**TASK OBJECTIVE**
Every entry below needs to be printed again exactly, with its pictures left out.

MATERIAL FOR THE TASK below:

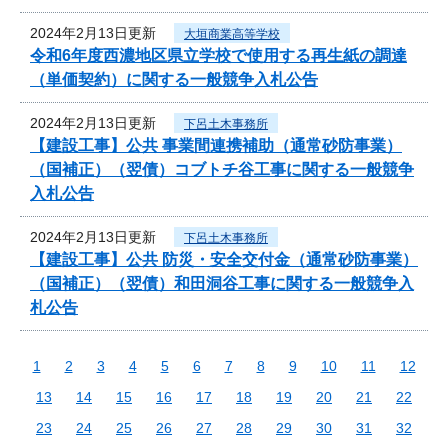
2024年2月13日更新
大垣商業高等学校
令和6年度西濃地区県立学校で使用する再生紙の調達
（単価契約）に関する一般競争入札公告
2024年2月13日更新
下呂土木事務所
【建設工事】公共 事業間連携補助（通常砂防事業）
（国補正）（翌債）コブトチ谷工事に関する一般競争
入札公告
2024年2月13日更新
下呂土木事務所
【建設工事】公共 防災・安全交付金（通常砂防事業）
（国補正）（翌債）和田洞谷工事に関する一般競争入
札公告
1
2
3
4
5
6
7
8
9
10
11
12
13
14
15
16
17
18
19
20
21
22
23
24
25
26
27
28
29
30
31
32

End of MATERIAL FOR THE TASK.

**WRITTEN SOLUTION**
2024年2月13日更新
大垣商業高等学校
令和6年度西濃地区県立学校で使用する再生紙の調達
（単価契約）に関する一般競争入札公告
2024年2月13日更新
下呂土木事務所
【建設工事】公共 事業間連携補助（通常砂防事業）
（国補正）（翌債）コブトチ谷工事に関する一般競争
入札公告
2024年2月13日更新
下呂土木事務所
【建設工事】公共 防災・安全交付金（通常砂防事業）
（国補正）（翌債）和田洞谷工事に関する一般競争入
札公告
1
2
3
4
5
6
7
8
9
10
11
12
13
14
15
16
17
18
19
20
21
22
23
24
25
26
27
28
29
30
31
32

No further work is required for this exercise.